Le "champion" de la gaffe reste incontestablement le président des Etats-Unis, George W. Bush. Les quiproquos "en direct" sont fréquents chez le leader américain. Une fois, même le message du président sur l'état de l'Union a pris l'allure d'une loufoquerie: "la chaîne de télévision CNN qui retransmettait le discours de George W. Bush avait par erreur commencé la retransmission en direct quelques minutes plus tôt que prévu. Finalement en raison de ce décalage les téléspectateurs avaient pu pendant seize secondes observer comment le président "travaillait" devant les caméras ses effets de geste et de verbe. Ensuite l'image avait été coupée. La diffusion du discours avait commencé quelques minutes plus tard.

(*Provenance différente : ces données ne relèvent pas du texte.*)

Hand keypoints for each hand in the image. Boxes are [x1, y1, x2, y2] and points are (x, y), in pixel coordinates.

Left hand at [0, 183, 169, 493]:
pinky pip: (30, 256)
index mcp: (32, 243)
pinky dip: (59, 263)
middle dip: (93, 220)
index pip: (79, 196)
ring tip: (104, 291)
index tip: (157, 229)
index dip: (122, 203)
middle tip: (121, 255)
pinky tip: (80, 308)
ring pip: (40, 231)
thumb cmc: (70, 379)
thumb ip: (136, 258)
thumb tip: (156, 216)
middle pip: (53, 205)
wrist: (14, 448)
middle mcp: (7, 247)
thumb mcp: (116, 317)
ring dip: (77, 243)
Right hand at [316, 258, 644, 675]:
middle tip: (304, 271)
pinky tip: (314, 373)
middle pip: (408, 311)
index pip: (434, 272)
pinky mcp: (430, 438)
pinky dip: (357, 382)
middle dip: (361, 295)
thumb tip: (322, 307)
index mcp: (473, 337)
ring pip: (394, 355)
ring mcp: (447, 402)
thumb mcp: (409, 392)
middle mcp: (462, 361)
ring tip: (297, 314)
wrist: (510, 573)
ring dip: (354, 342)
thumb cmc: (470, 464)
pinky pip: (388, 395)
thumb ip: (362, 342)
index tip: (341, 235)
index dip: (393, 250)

Autre chose singulière. L'internaute introduisant le terme "miserable failure" (bon à rien) dans le moteur de recherche de Google se voit proposer comme première référence la biographie du président des Etats-Unis insérée sur le site officiel de la Maison-Blanche.

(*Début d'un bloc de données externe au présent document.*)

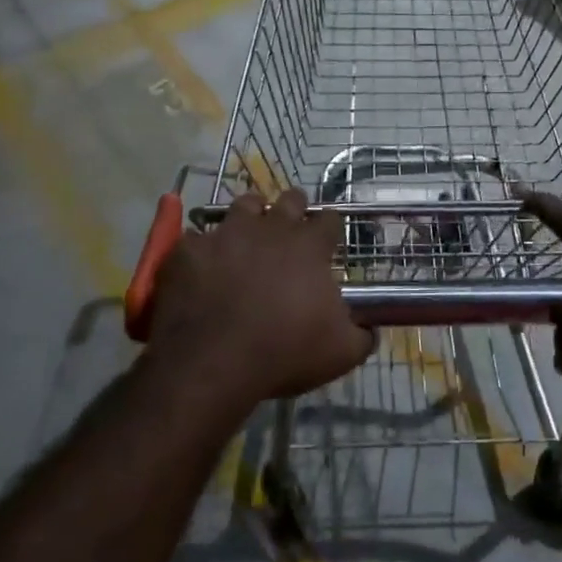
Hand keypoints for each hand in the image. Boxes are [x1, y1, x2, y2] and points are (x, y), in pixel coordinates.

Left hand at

Un jour George W. Bush a qualifié l'Afrique de "pays". Il a même provoqué une véritable panique à la bourse de Tokyo pour avoir parlé d'une "dévaluation du yen" au lieu d'une "déflation".

En ce qui concerne les bizarreries impliquant les présidents russes, citons le fameux baiser délicatement posé sur le ventre du petit Nikita et qui a longtemps défrayé la chronique.

Au cours de la campagne électorale de 2002 le président français, Jacques Chirac, s'est retrouvé dans une situation embarrassante. A l'époque il avait été rappelé au leader français qu'un jour il s'était mépris et avait baptisé "mulot" la souris d'ordinateur.

Un cas curieux s'est produit en 2004 pendant la remise des lettres de créance de l'ambassadeur de Géorgie au président russe. Valeri Tchetchelachvili, l'ambassadeur en question, était arrivé à la cérémonie revêtu de l'habit national géorgien, poignard accroché à la ceinture. La garde du président Poutine s'était opposée à ce que le diplomate pénètre dans la salle du Kremlin avec cette arme blanche. Cependant, l'ambassadeur avait insisté pour conserver cet attribut de l'habit national géorgien. Finalement le ministre russe des Affaires étrangères, Sergueï Lavrov, était intervenu et l'ambassadeur avait pu finalement remettre ses lettres de créance au président.

En 2003, au Pentagone, on a frisé l'incident diplomatique: le président roumain, Ion Iliescu, venu s'entretenir avec le secrétaire d'Etat à la Défense, Donald Rumsfeld, avait été accueilli avec le drapeau... russe.

Cela n'avait pas été alors la seule bévue du patron du Pentagone: au cours de la conférence de presse Donald Rumsfeld avait confondu l'Afghanistan avec l'Irak. Interrogé par un journaliste au sujet des talibans afghans, le ministre américain de la Défense avait commencé à parler des peshmerga, les membres des formations armées kurdes. Lorsque le reporter avait fait remarquer que les peshmerga opéraient uniquement en Irak, le chef du département militaire américain avait tenté de se tirer d'affaire en invoquant la proximité territoriale de ces Etats.

Dossier préparé par la rédaction du site Internet www.ria.ru sur la base de dépêches RIA Novosti et à partir d'autres sources.